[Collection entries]
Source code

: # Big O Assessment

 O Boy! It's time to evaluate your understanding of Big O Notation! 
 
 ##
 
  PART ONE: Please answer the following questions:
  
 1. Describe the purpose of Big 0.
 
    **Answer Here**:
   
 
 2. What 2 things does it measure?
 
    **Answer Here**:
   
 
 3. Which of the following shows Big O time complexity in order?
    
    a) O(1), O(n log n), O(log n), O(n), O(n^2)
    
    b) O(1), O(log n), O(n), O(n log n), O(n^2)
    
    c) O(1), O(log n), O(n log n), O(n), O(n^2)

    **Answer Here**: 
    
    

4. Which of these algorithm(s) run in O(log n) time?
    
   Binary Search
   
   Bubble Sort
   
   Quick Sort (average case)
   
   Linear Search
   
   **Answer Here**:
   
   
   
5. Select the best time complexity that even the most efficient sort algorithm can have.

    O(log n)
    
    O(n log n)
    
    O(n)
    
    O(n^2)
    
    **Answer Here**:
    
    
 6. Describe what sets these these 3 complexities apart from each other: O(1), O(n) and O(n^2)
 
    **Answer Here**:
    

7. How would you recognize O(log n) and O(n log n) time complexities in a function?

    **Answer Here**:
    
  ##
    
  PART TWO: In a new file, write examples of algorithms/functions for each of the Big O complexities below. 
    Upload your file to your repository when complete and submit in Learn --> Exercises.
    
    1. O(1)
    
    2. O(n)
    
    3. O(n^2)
* * *
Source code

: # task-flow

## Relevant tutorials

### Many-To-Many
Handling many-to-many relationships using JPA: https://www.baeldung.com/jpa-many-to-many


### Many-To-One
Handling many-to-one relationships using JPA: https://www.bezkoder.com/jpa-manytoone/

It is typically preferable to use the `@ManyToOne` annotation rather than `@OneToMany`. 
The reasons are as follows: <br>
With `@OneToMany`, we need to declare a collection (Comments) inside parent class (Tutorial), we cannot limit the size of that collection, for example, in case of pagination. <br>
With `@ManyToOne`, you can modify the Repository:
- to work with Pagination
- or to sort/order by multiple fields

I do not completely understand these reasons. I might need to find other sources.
--
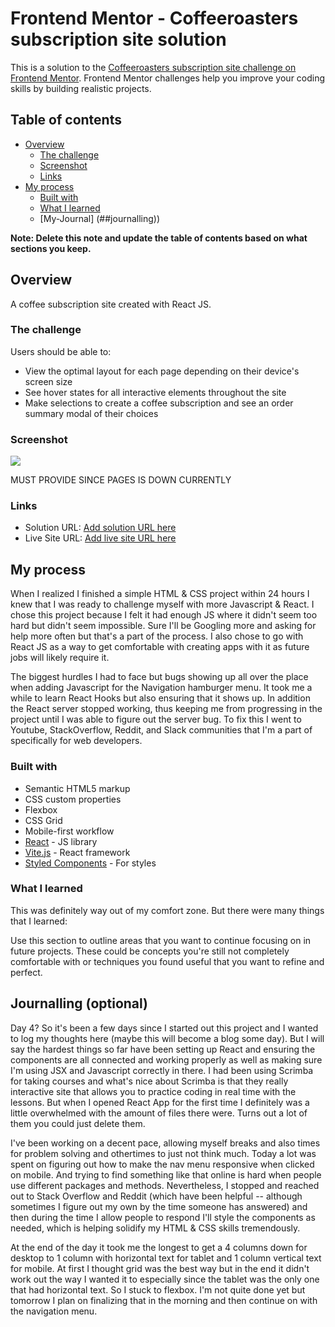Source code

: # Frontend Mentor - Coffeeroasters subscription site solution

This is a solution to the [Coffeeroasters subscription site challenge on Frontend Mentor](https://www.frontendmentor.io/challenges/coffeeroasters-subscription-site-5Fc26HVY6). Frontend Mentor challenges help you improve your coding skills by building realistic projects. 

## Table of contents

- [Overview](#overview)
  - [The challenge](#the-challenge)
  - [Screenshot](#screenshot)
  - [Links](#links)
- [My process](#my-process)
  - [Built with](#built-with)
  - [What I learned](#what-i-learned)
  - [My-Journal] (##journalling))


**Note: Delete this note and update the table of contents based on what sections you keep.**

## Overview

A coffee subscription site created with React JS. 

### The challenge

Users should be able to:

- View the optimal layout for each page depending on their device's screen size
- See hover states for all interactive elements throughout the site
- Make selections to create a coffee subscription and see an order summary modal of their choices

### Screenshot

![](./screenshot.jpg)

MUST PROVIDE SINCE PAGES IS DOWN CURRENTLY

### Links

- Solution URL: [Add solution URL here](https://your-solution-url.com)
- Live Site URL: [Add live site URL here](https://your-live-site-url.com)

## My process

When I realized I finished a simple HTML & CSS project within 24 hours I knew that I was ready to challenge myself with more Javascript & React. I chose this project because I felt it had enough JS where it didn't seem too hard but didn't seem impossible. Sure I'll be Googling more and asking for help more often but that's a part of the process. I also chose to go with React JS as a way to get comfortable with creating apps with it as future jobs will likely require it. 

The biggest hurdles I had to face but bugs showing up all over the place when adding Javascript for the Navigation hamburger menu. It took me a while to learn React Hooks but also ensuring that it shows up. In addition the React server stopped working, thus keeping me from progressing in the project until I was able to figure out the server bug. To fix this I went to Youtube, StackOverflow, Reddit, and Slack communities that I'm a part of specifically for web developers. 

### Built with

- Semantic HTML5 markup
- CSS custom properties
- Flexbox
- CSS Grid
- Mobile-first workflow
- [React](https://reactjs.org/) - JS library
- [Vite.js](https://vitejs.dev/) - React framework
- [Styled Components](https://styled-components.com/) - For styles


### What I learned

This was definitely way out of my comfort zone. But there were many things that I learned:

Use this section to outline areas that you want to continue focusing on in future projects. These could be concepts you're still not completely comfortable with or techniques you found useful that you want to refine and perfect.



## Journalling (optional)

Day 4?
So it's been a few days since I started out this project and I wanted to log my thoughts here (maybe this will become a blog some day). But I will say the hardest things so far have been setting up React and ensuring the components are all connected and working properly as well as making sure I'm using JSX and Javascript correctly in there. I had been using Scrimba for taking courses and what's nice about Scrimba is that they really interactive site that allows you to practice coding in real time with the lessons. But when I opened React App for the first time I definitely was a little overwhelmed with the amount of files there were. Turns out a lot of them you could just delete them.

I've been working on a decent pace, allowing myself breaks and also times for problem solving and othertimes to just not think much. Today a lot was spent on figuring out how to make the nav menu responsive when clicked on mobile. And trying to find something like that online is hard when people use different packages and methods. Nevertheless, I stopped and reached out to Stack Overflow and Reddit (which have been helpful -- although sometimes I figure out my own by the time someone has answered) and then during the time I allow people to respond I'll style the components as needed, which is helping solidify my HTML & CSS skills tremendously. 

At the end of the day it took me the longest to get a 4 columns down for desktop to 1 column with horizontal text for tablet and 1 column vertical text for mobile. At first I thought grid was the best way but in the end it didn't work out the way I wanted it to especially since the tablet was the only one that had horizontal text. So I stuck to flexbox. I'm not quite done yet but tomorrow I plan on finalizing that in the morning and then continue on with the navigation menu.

## TASK PROMPT
Arrange the lines from the line with "- Semantic HTML5 markup" to the line with "This was definitely" as a numbered list, leaving out blank lines.

## ANSWER BELOW
1. - Semantic HTML5 markup
2. - CSS custom properties
3. - Flexbox
4. - CSS Grid
5. - Mobile-first workflow
6. - [React](https://reactjs.org/) - JS library
7. - [Vite.js](https://vitejs.dev/) - React framework
8. - [Styled Components](https://styled-components.com/) - For styles
9. ### What I learned
10. This was definitely way out of my comfort zone. But there were many things that I learned:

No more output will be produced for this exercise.